- [Exercise text]

Let me not be misunderstood. I advert to these considerations, not to disparage our country, or its institutions, or its means of extensive, I had almost said, of universal education. But we should not deceive ourselves with the notion, that, because education is liberally provided for, the highest learning is within the scope of that education. Our schools neither aim at, nor accomplish such objects. There is not a more dangerous error than that, which would

sooth us into indolence, by encouraging the belief, that our literature is all, it can, or ought to be; that all beyond is shadowy and unsubstantial, the vain theories of the scientific, or the reveries of mere scholars. The admonition, which addresses itself to my countrymen respecting their deficiencies, ought to awaken new energy to overcome them. They are accustomed to grapple with difficulties. They should hold nothing, which human genius or human enterprise has yet attained, as beyond their reach. The motto on their literary banner should be, Nec timeo nec sperno. I have no fears for the future. It may not be our lot to see our celebrity in letters rival that of our public polity and free institutions. But the time cannot be far distant. It is scarcely prophecy to declare, that our children must and will enjoy it. They will see, not merely the breathing marble, and the speaking picture among their arts, but science and learning every where paying a voluntary homage to American genius.

- [Directions]
A - In the passage on American learning, why does the speaker reject the idea that the highest learning lies within the scope of the country's education, even though education is liberally provided for? Answer in one to three sentences.
B - List every item that the passage on American learning says the speaker's considerations are not meant to disparage.

- [Information shown]
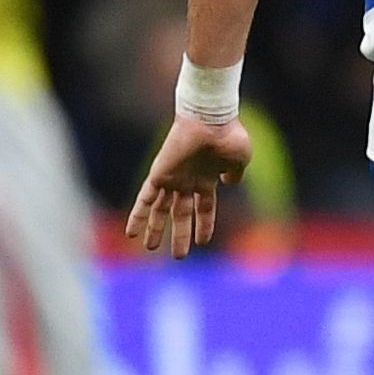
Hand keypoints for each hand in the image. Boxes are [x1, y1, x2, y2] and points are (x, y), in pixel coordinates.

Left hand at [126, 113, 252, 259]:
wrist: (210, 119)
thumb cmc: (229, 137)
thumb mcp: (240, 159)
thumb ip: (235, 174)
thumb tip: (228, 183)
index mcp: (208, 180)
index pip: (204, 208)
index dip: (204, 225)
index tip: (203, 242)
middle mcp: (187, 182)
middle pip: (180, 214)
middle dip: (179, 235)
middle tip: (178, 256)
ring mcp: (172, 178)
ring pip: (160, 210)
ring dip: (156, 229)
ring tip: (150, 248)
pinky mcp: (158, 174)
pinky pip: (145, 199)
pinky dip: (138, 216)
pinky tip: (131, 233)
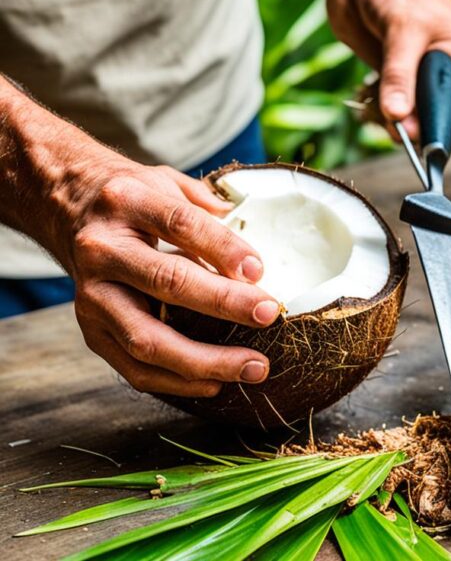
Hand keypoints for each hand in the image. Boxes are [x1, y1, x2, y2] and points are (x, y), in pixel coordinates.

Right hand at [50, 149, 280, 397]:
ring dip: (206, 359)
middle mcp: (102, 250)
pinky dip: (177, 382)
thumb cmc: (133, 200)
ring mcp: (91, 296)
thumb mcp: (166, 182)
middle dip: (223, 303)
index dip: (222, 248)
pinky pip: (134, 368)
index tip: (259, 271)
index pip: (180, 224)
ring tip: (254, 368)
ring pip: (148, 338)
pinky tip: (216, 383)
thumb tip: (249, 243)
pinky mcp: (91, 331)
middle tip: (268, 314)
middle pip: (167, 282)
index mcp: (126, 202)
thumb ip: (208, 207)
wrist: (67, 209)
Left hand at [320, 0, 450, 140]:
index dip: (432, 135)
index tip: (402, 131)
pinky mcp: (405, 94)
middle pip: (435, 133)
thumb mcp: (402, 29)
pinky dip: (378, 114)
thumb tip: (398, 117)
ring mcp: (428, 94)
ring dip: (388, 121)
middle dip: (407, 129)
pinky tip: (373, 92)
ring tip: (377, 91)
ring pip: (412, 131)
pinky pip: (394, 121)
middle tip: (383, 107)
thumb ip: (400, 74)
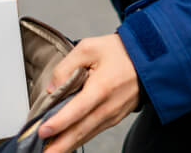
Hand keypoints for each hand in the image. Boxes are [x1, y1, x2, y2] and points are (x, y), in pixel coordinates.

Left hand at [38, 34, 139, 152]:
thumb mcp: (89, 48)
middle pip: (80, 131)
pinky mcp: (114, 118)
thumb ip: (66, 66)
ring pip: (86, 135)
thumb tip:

--

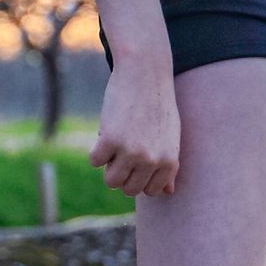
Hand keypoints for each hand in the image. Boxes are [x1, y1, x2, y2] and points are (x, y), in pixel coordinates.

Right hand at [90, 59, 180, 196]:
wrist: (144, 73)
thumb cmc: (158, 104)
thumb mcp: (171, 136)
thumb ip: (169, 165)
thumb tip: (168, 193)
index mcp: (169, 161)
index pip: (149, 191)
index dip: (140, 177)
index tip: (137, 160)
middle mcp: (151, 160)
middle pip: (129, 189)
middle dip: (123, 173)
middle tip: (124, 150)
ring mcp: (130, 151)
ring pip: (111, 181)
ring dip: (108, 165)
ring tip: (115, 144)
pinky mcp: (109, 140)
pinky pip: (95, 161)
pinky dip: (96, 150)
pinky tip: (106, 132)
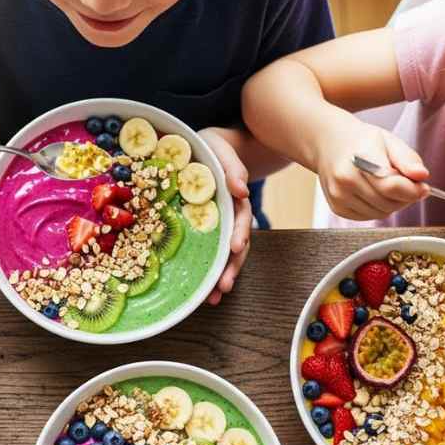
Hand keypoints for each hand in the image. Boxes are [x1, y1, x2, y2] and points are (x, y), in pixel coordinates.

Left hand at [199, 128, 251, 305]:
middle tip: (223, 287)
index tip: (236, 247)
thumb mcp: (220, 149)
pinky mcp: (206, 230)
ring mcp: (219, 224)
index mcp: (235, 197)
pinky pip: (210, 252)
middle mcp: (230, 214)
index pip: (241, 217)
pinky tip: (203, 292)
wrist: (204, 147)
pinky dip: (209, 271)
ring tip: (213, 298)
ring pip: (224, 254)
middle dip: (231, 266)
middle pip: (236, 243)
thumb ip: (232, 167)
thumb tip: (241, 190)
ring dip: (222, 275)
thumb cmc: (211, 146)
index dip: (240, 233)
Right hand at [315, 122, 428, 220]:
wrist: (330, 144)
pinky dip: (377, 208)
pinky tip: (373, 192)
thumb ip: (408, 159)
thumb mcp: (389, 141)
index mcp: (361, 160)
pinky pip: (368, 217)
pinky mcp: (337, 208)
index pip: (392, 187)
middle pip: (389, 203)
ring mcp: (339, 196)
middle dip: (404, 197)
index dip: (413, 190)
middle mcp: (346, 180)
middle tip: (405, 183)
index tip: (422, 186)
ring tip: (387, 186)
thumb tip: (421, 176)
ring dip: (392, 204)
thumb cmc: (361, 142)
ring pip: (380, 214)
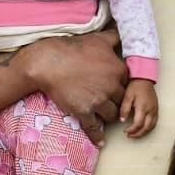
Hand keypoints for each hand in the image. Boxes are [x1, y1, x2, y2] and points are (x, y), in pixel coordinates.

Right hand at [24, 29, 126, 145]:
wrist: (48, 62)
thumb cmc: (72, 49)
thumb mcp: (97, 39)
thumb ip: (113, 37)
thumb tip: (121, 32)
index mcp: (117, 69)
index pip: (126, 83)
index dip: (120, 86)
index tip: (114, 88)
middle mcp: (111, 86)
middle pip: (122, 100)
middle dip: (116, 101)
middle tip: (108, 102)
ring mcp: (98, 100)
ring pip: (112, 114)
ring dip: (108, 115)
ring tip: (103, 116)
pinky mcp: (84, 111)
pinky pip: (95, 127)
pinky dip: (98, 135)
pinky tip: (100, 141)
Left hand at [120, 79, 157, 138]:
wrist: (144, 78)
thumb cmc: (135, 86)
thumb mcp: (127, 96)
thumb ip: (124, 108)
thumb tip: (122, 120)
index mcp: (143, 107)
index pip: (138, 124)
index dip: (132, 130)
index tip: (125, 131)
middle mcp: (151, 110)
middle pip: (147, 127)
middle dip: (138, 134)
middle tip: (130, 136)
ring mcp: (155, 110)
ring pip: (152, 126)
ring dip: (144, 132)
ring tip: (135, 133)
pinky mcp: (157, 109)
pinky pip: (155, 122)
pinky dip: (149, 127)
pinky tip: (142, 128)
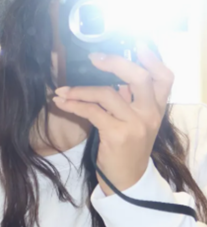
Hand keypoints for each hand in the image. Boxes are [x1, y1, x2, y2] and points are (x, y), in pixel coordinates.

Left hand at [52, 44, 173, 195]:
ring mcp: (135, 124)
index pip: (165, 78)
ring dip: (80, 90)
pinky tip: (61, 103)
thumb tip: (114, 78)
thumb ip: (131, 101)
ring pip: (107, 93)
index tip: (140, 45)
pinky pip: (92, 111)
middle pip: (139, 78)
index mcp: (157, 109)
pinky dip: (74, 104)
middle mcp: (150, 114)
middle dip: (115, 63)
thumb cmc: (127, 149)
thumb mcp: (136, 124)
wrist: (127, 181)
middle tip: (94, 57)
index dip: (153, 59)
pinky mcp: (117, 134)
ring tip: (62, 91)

==

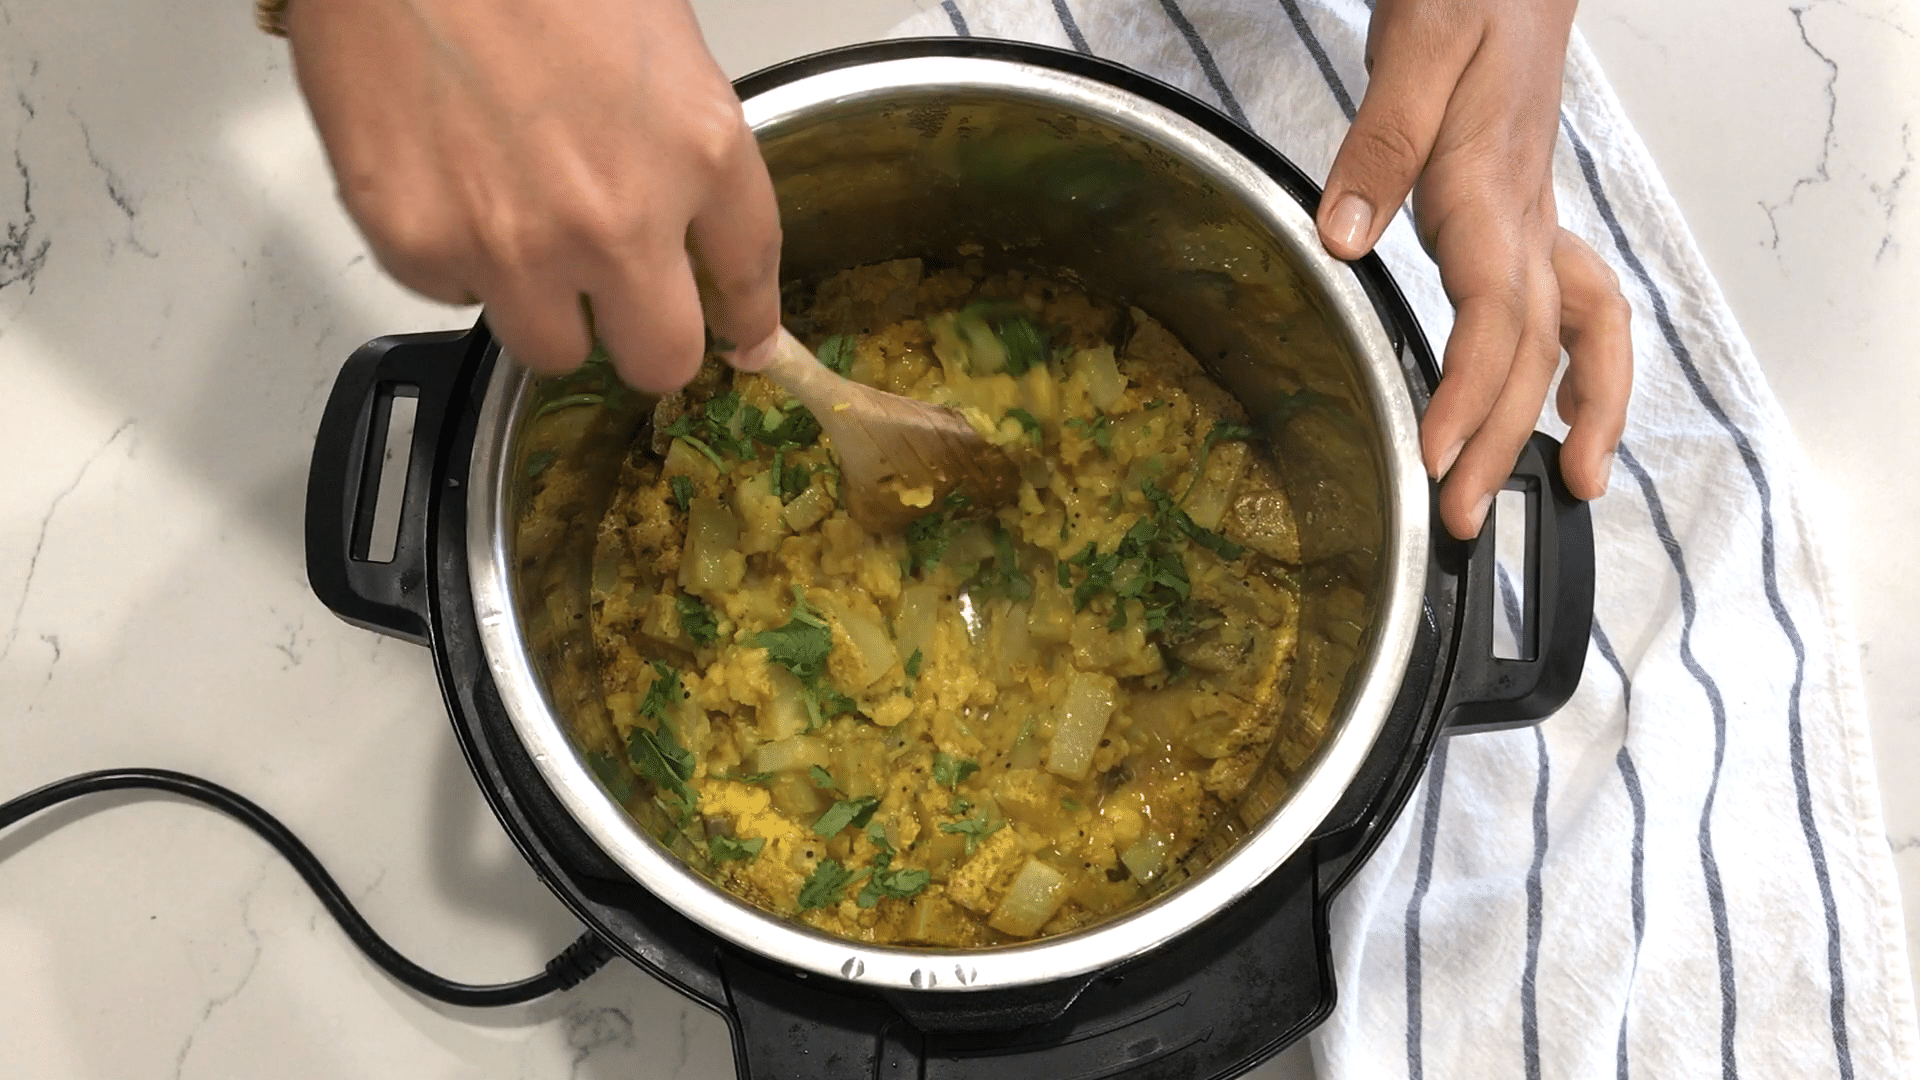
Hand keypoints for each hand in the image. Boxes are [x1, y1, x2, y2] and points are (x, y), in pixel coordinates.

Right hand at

- [Expected responses]
A - The speaker says the schools neither aim at nor accomplish such objects. Education being liberally provided for therefore does not put the highest learning within its scope.

B -
- our country
- its institutions
- its means of extensive (the speaker had almost said universal) education